Kaley Cuoco knew very quickly that she wanted to play “The Flight Attendant” — a seriously messed up young woman who wakes up next to a dead man.

How quickly? All it took was reading “one little snippet” about the book on Amazon and the former “Big Bang Theory” star was hooked.

“It just was one sentence and I got, like, this weird chill,” Cuoco said. “And I called my team and said, ‘Hey, I’d love to look at the rights to this book.’”

Not surprisingly, her team asked if she’d read the Chris Bohjalian’s novel. “And I’m like, ‘Oh, yeah, I totally read the book,’” Cuoco said. “I had not read the book, but something told me, ‘Jump on this.’”

(By the way, Cuoco’s team found out she’d lied to them when she made this admission to TV critics in an online news conference.)

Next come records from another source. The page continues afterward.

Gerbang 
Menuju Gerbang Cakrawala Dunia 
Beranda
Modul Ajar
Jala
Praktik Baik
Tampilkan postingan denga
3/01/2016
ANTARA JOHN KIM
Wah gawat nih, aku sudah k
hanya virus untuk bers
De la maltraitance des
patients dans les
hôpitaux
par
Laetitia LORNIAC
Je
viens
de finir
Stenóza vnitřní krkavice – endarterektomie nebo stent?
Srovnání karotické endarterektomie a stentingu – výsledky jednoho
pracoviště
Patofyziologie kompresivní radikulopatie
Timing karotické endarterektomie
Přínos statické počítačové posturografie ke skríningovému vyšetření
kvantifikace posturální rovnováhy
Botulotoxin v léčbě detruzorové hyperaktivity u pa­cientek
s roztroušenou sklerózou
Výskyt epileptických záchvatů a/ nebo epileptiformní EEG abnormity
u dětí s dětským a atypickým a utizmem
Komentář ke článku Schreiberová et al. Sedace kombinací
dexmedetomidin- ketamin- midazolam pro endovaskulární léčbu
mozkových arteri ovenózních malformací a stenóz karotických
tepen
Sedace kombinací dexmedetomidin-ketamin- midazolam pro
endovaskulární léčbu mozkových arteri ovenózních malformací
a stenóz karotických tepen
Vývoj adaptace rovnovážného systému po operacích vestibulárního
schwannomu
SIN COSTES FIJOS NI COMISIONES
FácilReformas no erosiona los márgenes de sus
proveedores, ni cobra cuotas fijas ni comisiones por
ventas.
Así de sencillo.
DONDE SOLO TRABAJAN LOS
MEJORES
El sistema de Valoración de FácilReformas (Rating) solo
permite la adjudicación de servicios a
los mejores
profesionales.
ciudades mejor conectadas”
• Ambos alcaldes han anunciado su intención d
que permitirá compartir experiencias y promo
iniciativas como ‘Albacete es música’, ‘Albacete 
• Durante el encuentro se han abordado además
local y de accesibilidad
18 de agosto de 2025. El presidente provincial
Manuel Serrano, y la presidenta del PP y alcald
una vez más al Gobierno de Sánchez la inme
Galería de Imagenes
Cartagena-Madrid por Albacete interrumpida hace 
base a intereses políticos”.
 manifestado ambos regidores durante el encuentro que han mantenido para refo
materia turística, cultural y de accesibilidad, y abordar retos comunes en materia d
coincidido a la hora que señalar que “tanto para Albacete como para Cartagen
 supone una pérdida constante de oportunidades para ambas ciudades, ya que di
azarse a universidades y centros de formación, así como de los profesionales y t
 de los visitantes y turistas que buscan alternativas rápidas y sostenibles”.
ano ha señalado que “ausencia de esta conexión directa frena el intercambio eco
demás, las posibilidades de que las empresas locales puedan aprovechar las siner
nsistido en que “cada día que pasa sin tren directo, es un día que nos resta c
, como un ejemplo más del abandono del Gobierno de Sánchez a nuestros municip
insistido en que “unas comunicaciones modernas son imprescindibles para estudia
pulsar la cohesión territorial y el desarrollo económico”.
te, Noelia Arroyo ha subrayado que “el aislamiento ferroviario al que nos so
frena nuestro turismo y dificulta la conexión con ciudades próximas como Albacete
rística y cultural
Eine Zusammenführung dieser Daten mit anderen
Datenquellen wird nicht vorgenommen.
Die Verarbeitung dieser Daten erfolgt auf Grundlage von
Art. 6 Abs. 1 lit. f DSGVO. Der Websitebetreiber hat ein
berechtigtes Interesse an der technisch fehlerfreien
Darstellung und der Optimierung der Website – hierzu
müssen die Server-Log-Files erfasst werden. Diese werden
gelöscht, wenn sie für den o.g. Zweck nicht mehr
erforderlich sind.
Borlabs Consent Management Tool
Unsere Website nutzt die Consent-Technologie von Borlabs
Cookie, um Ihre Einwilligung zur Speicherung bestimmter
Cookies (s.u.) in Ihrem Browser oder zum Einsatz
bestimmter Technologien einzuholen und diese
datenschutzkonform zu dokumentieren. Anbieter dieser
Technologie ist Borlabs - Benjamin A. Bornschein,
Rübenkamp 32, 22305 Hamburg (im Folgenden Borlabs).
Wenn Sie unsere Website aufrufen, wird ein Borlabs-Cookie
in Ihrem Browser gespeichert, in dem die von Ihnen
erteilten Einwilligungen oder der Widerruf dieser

She did end up reading the novel “really fast, and thank God I loved it as much as I thought.” She won the bidding war for the rights to the book, which she then took to Warner Bros. execs. They introduced her to producer Steve Yockey and hooked her up with uberproducer Greg Berlanti’s company.

The result is the HBO Max series “The Flight Attendant,” which starts streaming Thursday, Nov. 26. Cuoco stars as Cassie Bowden, a flight attendant who seems to be pretty good at her job, but her personal life is a mess. She drinks a lot — so much that she has blackouts and, in the opening moments of the series, discovers she brought home a guy she doesn’t even remember.

That sort of thing, it seems, happens to Cassie a lot.

(Photo courtesy of Phil Caruso/HBO Max) Michiel Huisman and Kaley Cuoco star in "The Flight Attendant."

Things take a turn on a flight to Bangkok. She meets and flirts with a passenger, Alex (Michiel Huisman), and ends up going back to his hotel with him for a wild night of alcohol and sex. When Cassie wakes up the next morning, she’s lying next to Alex’s corpse — he’s been brutally murdered, and there is blood everywhere. And she runs.

Cassie is sure she didn’t do it … although she’s fuzzy on what happened because she blacked out. And soon she’s having conversations with Alex, who’s less a ghost than a figment of her subconscious.

When Dead Alex questions whether Cassie is his murderer, she adamantly denies it. “I did not kill you, OK?” she says. “I am not that kind of drunk. I am public-nudity, yelling-on-the-subway kind of drunk.”

“The Flight Attendant” is an unusual mix of thriller, murder mystery and dark comedy. It’s not a sitcom — it’s an obviously expensive drama shot on location around the world; a sometimes violent series with R-rated language and flashes of humor.

“We really have ridden a fine line because dark stuff happens,” Cuoco said, “but there is levity and we have so many funny actors that can make those quirky moments be a little lighter.”

The cast includes Rosie Perez and Griffin Matthews as fellow flight attendants; Zosia Mamet as Cassie’s lawyer friend; Merle Dandridge and Nolan Gerard Funk as FBI agents; and T.R. Knight as Cassie’s older brother.

And it works, largely because Cuoco and the character she plays are likable and relatable, even in the midst of the worst insanity Cassie encounters.

“Cassie is extremely, perfectly flawed,” she said. “It was kind of an actor’s dream to play someone like her. She’s got a rollercoaster of issues, but a heart of gold and she’s strong. It’s just a great female character to play.”

We’re promised a conclusion to the story at the end of the eight-episode season, but there could be more “Flight Attendant” to come after that.